Una delle critiche era, ma a più riprese ritorna anche oggi, che con il biologico non si possono ottenere produzioni sufficienti per sfamare i milioni di persone che soffrono la fame nel mondo…

Oggi 800 milioni di persone nel mondo soffrono la fame a prescindere dell’agricoltura biologica che purtroppo interessa solo una parte minoritaria della superficie agricola mondiale. Il problema come sappiamo non è tanto la quantità prodotta, ma lo spreco di risorse naturali e alimentari in un sistema sempre più competitivo e orientato dal profitto, evidentemente incapace di una redistribuzione minimale degli alimenti prodotti.

Una donna che ha giocato un ruolo importante nel successo del settore?

Un ruolo importante lo hanno giocato Gabrielle Matthaei ed Eve Balfour. La prima, moglie e collaboratrice di Albert Howard, intuì l’importanza di orientare la ricerca, proprio ai fini dell’aumento della produzione, oltre che sul miglioramento genetico delle piante anche sul rapporto, prettamente ecologico, tra piante e suolo. Balfour, invece, prima promosse la creazione di Soil Association e poi di Ifoam.

Le difficoltà più grandi che il biologico ha dovuto affrontare nel corso degli anni?

Uscire dalla condizione di marginalità a cui era stato relegato sia a livello di formazione, ricerca, pratica, politica.

Lei racconta nel libro anche di contraddizioni. Quali?

I casi eclatanti di frode e la convergenza del biologico verso un sistema agro-alimentare sempre più industrializzato, finanziarizzato e globalizzato, con squilibri evidenti…

C’è chi vorrebbe farlo diventare un settore economico come tutti gli altri, legato in maniera strettissima alle leggi del mercato. Cosa ne pensa?
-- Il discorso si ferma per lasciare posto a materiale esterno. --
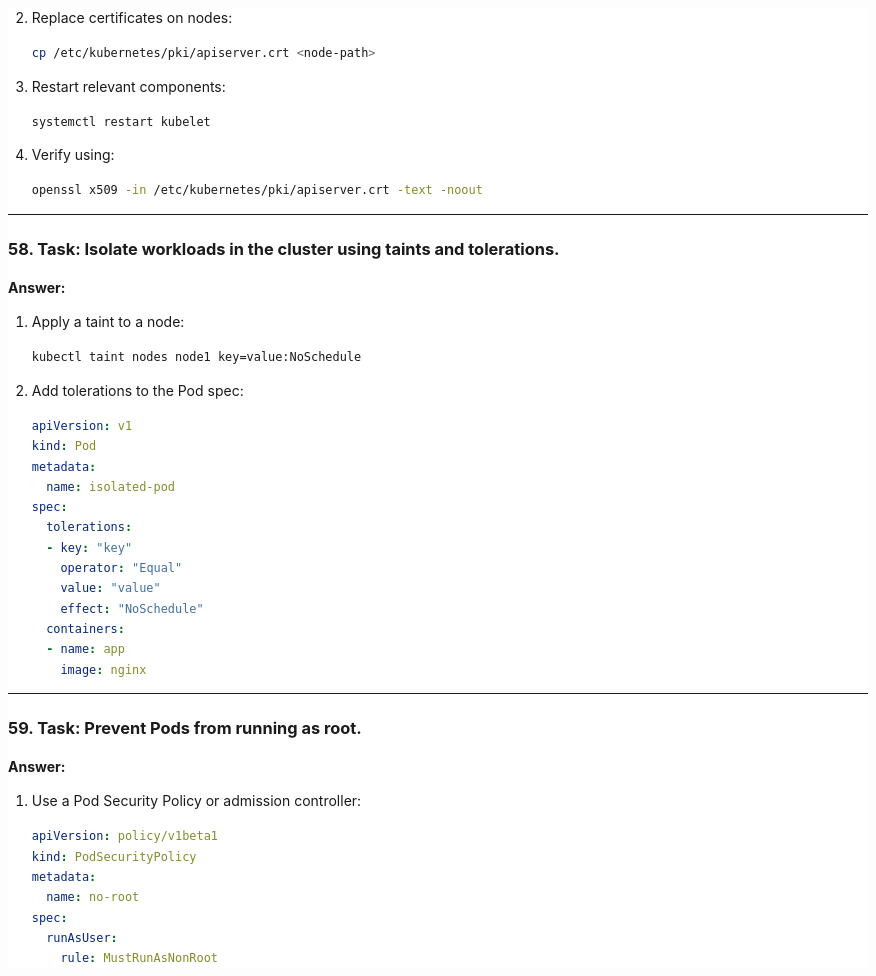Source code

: 2. Replace certificates on nodes:  
   ```bash
   cp /etc/kubernetes/pki/apiserver.crt <node-path>
   ```

3. Restart relevant components:  
   ```bash
   systemctl restart kubelet
   ```

4. Verify using:  
   ```bash
   openssl x509 -in /etc/kubernetes/pki/apiserver.crt -text -noout
   ```

---

### **58. Task:** Isolate workloads in the cluster using taints and tolerations.

**Answer:**  
1. Apply a taint to a node:  
   ```bash
   kubectl taint nodes node1 key=value:NoSchedule
   ```

2. Add tolerations to the Pod spec:  
   ```yaml
   apiVersion: v1
   kind: Pod
   metadata:
     name: isolated-pod
   spec:
     tolerations:
     - key: "key"
       operator: "Equal"
       value: "value"
       effect: "NoSchedule"
     containers:
     - name: app
       image: nginx
   ```

---

### **59. Task:** Prevent Pods from running as root.

**Answer:**  
1. Use a Pod Security Policy or admission controller:  
   ```yaml
   apiVersion: policy/v1beta1
   kind: PodSecurityPolicy
   metadata:
     name: no-root
   spec:
     runAsUser:
       rule: MustRunAsNonRoot
   ```
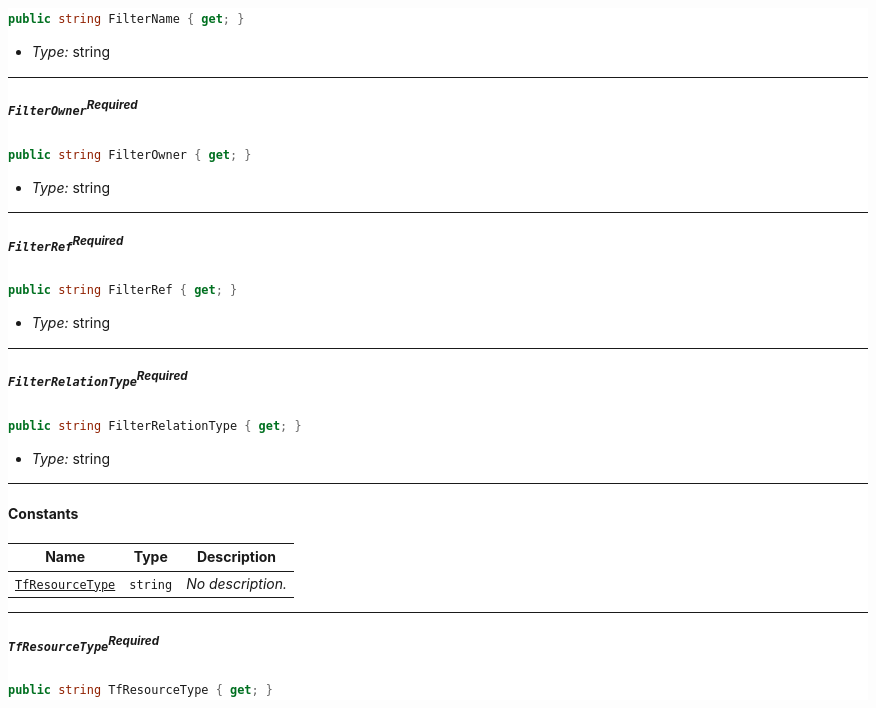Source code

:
 ```csharp
public string FilterName { get; }
```

- *Type:* string

---

##### `FilterOwner`<sup>Required</sup> <a name="FilterOwner" id="@cdktf/provider-datadog.dataDatadogSoftwareCatalog.DataDatadogSoftwareCatalog.property.filterOwner"></a>

```csharp
public string FilterOwner { get; }
```

- *Type:* string

---

##### `FilterRef`<sup>Required</sup> <a name="FilterRef" id="@cdktf/provider-datadog.dataDatadogSoftwareCatalog.DataDatadogSoftwareCatalog.property.filterRef"></a>

```csharp
public string FilterRef { get; }
```

- *Type:* string

---

##### `FilterRelationType`<sup>Required</sup> <a name="FilterRelationType" id="@cdktf/provider-datadog.dataDatadogSoftwareCatalog.DataDatadogSoftwareCatalog.property.filterRelationType"></a>

```csharp
public string FilterRelationType { get; }
```

- *Type:* string

---

#### Constants <a name="Constants" id="Constants"></a>

| **Name** | **Type** | **Description** |
| --- | --- | --- |
| <code><a href="#@cdktf/provider-datadog.dataDatadogSoftwareCatalog.DataDatadogSoftwareCatalog.property.tfResourceType">TfResourceType</a></code> | <code>string</code> | *No description.* |

---

##### `TfResourceType`<sup>Required</sup> <a name="TfResourceType" id="@cdktf/provider-datadog.dataDatadogSoftwareCatalog.DataDatadogSoftwareCatalog.property.tfResourceType"></a>

```csharp
public string TfResourceType { get; }
```
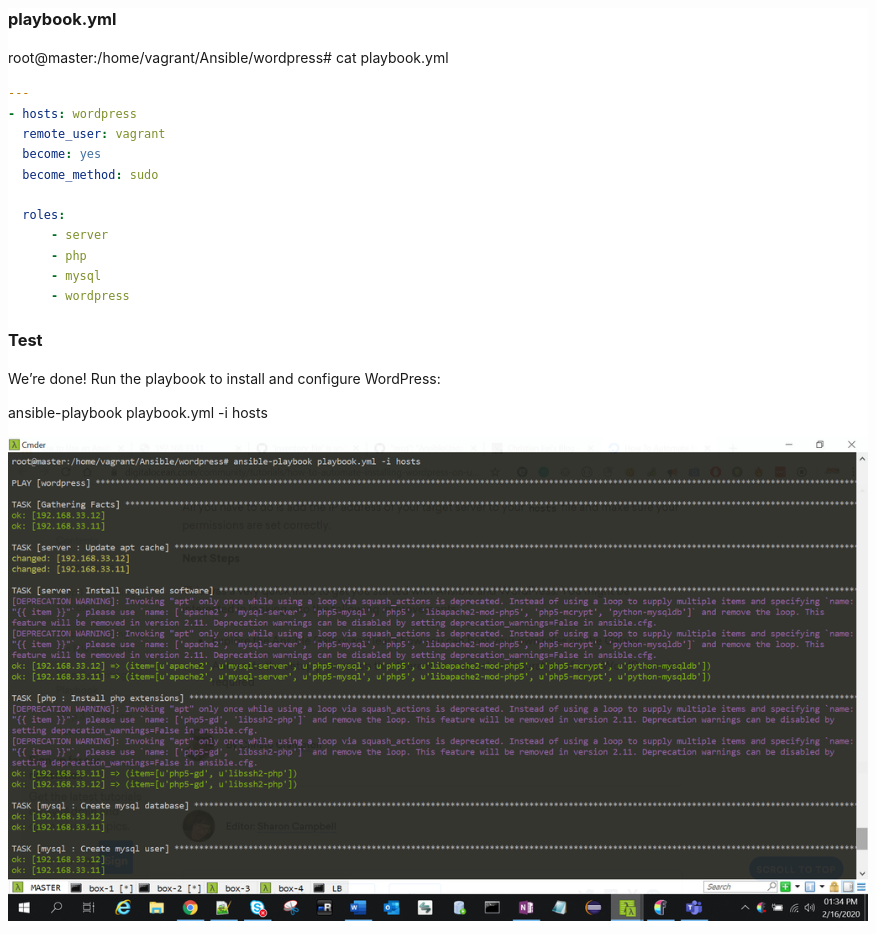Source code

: ### playbook.yml

root\@master:/home/vagrant/Ansible/wordpress\# cat playbook.yml
```yaml
---
- hosts: wordpress
  remote_user: vagrant
  become: yes
  become_method: sudo

  roles:
      - server
      - php
      - mysql
      - wordpress
```

### Test

We’re done! Run the playbook to install and configure WordPress:

ansible-playbook playbook.yml -i hosts

![](media/354ac4f58420b201db1b4a4741b639a6.png)
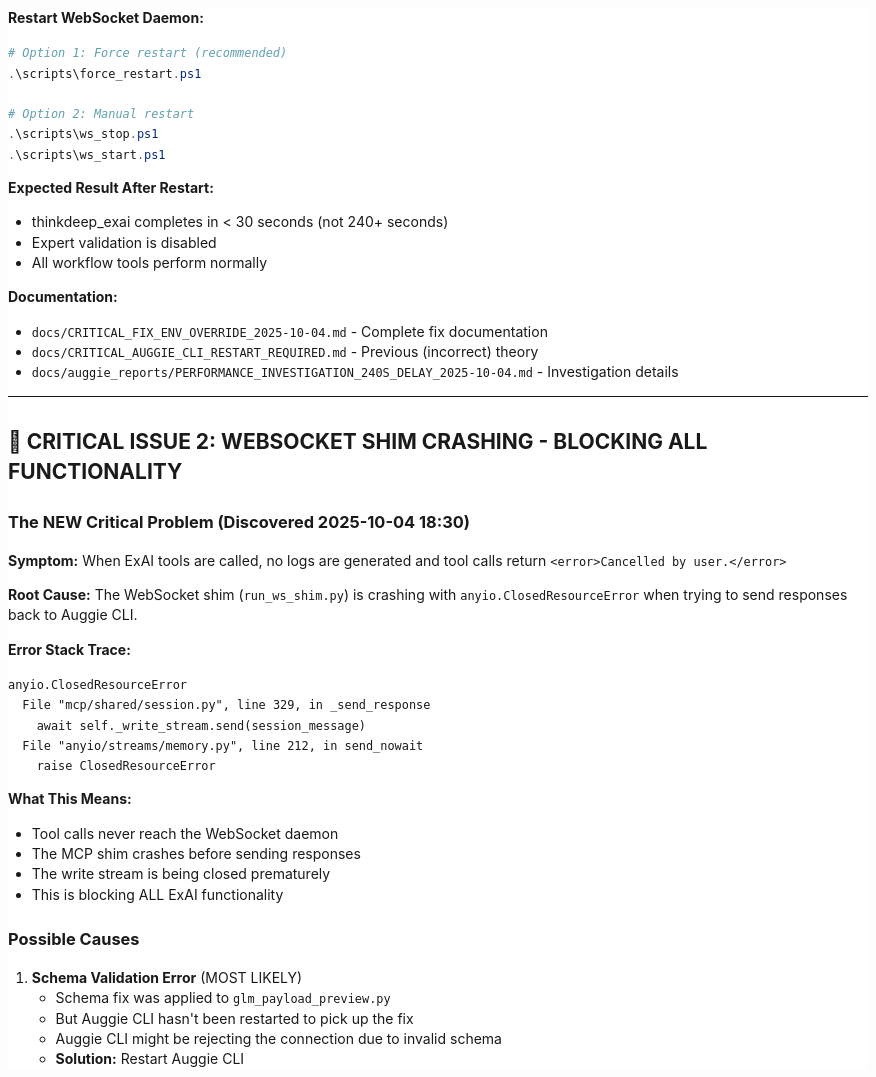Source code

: **Restart WebSocket Daemon:**
```powershell
# Option 1: Force restart (recommended)
.\scripts\force_restart.ps1

# Option 2: Manual restart
.\scripts\ws_stop.ps1
.\scripts\ws_start.ps1
```

**Expected Result After Restart:**
- thinkdeep_exai completes in < 30 seconds (not 240+ seconds)
- Expert validation is disabled
- All workflow tools perform normally

**Documentation:**
- `docs/CRITICAL_FIX_ENV_OVERRIDE_2025-10-04.md` - Complete fix documentation
- `docs/CRITICAL_AUGGIE_CLI_RESTART_REQUIRED.md` - Previous (incorrect) theory
- `docs/auggie_reports/PERFORMANCE_INVESTIGATION_240S_DELAY_2025-10-04.md` - Investigation details

---

## 🚨 CRITICAL ISSUE 2: WEBSOCKET SHIM CRASHING - **BLOCKING ALL FUNCTIONALITY**

### The NEW Critical Problem (Discovered 2025-10-04 18:30)

**Symptom:** When ExAI tools are called, no logs are generated and tool calls return `<error>Cancelled by user.</error>`

**Root Cause:** The WebSocket shim (`run_ws_shim.py`) is crashing with `anyio.ClosedResourceError` when trying to send responses back to Auggie CLI.

**Error Stack Trace:**
```
anyio.ClosedResourceError
  File "mcp/shared/session.py", line 329, in _send_response
    await self._write_stream.send(session_message)
  File "anyio/streams/memory.py", line 212, in send_nowait
    raise ClosedResourceError
```

**What This Means:**
- Tool calls never reach the WebSocket daemon
- The MCP shim crashes before sending responses
- The write stream is being closed prematurely
- This is blocking ALL ExAI functionality

### Possible Causes

1. **Schema Validation Error** (MOST LIKELY)
   - Schema fix was applied to `glm_payload_preview.py`
   - But Auggie CLI hasn't been restarted to pick up the fix
   - Auggie CLI might be rejecting the connection due to invalid schema
   - **Solution:** Restart Auggie CLI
Occorre tenere in considerazione che la creazione di un mercato dei prodotti biologici ha rappresentato la strategia di sviluppo del movimento biologico stesso dagli anni Settanta in poi. Si tratta della fase che Ifoam chiama Biologico 2.0 e che in qualche modo stiamo ancora vivendo. È chiara da diversi anni l’esigenza di un Biologico 3.0, ovvero di una nuova fase di sviluppo volta a fare uscire questo settore dalla sua dimensione «esclusiva di mercato» per riposizionarlo tra le soluzioni capaci di fronteggiare le accelerate problematiche ambientali e sociali.

Non ci sono sempre stati rapporti facili con la scienza ufficiale e con le biotecnologie in particolare… Il suo pensiero?

Io credo che siano in gioco paradigmi scientifici diversi e interessi economici contrastanti. L’ecologia del resto è stata per lungo tempo vista come una scienza eversiva. Le biotecnologie, come le nuove basate sul genome editing e la cisgenesi, si basano secondo me su una visione che ha ben poco di ecologico.

Il pericolo più grande, e immediato, per il biologico?

Penso che il pericolo più grande e immediato per il biologico sia la sua riduzione a un bene di lusso, un bene di consumo superfluo e inaccessibile.